While it is desirable to manage payments in a way that will maximize cash flow, it is important to be cautious about aging payables. Bills should never be allowed to age more than 45 to 60 days unless special payment arrangements have been made. Outstanding and aging balances drive interest penalties. Also, it has been observed many times by bankers, attorneys and accountants that nothing signals financial problems as much as slow payments.

Conduct a big picture review of accounts payable operations. Each week review the aged payables, copies of invoices matched with payment checks, and reports of late charges and early payments. It is also important to review the chart of accounts (COA) to make certain entries are correctly reported. Usually problems are the result of miscommunication, encoding errors or sloppy or inadequate recording keeping.

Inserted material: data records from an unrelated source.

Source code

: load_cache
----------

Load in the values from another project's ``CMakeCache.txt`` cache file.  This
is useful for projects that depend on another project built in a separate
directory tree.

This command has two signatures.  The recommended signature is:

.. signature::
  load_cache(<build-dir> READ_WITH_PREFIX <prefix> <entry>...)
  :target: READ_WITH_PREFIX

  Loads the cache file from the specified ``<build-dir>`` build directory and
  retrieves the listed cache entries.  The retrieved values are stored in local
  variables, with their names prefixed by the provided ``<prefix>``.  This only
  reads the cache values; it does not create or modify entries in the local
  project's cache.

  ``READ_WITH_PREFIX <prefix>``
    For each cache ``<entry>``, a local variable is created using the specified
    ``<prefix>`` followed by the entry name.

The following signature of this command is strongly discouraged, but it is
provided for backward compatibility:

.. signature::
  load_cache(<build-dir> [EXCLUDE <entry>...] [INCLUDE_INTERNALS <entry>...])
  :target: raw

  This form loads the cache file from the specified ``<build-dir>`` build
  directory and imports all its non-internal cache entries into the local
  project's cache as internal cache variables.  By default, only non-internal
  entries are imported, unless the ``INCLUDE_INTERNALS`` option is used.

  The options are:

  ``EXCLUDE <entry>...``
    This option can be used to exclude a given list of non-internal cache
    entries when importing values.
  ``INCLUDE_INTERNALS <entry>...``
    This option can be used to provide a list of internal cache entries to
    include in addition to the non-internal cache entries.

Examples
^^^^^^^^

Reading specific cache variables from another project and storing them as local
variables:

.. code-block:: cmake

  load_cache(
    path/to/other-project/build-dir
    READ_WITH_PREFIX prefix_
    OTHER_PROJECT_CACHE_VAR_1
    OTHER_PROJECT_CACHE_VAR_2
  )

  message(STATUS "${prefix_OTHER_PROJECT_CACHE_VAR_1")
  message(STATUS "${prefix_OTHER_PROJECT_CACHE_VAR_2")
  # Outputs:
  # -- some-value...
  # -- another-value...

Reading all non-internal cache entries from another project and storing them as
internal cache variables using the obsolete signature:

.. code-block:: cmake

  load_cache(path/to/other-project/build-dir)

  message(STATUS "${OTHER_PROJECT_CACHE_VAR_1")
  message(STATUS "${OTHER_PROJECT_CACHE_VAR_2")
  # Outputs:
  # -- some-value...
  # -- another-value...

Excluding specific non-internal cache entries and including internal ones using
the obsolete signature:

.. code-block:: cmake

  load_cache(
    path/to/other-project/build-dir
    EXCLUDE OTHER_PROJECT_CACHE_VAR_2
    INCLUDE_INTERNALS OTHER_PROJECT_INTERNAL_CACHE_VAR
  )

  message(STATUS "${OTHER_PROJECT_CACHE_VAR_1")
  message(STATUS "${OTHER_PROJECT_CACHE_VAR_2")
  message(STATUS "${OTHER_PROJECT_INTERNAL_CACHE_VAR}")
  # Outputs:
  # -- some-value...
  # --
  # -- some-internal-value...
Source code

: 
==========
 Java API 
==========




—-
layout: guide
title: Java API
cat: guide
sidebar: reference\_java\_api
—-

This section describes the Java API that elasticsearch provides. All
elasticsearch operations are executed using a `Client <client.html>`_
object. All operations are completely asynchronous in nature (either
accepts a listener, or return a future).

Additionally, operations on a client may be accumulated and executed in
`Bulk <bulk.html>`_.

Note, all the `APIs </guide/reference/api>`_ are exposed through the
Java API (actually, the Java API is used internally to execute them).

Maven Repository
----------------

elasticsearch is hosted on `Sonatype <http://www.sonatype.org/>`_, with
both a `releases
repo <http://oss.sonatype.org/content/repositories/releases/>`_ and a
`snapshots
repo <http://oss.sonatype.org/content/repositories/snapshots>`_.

However, accounts payable problems can be the result of fraud. Fraud is a big problem that cost businesses in the United States more than $660 billion in 2004. Medical practices are not exempt from fraud and the significant financial losses that result. Credit cards, travel and entertainment reports, false invoices and receipts, and office supply accounts provide particular opportunity for fraud. A strong system of internal controls that segregates duties and includes checks and balances will discourage fraud and enable the quick discovery of attempted fraud.



Internal Controls

A good internal control system involves lots of detailed procedures. Don't consider these procedures an impediment to efficiency; take them very seriously. Internal controls are proactive commonsense steps organized in a system of checks and balances. These procedures, when combined with regular internal tests and audits as well as independent audits, will protect the financial well-being of the practice.

There is a long internal controls checklist that every office, small or large, should have in place. Some of the numerous items on the checklist include:

· Disbursements are made by pre-numbered checks.

· There is a prohibition against drawing checks payable to cash and against signing checks in advance.

· A detailed cash disbursement voucher is prepared for each invoice or request for reimbursement.

· All expenditures are approved in advance by authorized person(s).

· The check signer reviews the cash disbursement voucher for approved authorization and supporting documentation of expenses.

· No one processing checks has check signing authority, prepares bank reconciliations or maintains vendor files.

· Invoices from unfamiliar or unusual vendors are reviewed and approved for payment by personnel who are independent of the invoice processing function.

Make certain the internal controls checklist includes knowing who is hired and who is working in the office. Do background and credit checks. Conduct random audits. Enforce vacation policies for everyone. Bond all employees.

Frequent, clear internal and external oversight is important in every step of accounts payable management. Substantial financial assets and goodwill can be lost if accounts payable is not appropriately managed.